Dataset excerpts:
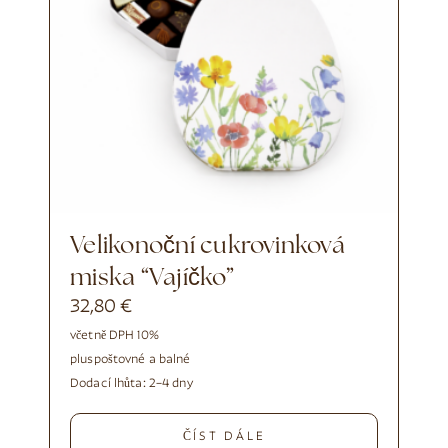
Velikonoční cukrovinková
miska “Vajíčko”
32,80
€
včetně DPH 10%
plus
poštovné a balné
Dodací lhůta:
2–4 dny
ČÍST DÁLE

*Exercise directions:* Keeping the pictures out, output the records from above exactly and completely.

*Task output:*
Velikonoční cukrovinková
miska “Vajíčko”
32,80
€
včetně DPH 10%
plus
poštovné a balné
Dodací lhůta:
2–4 dny
ČÍST DÁLE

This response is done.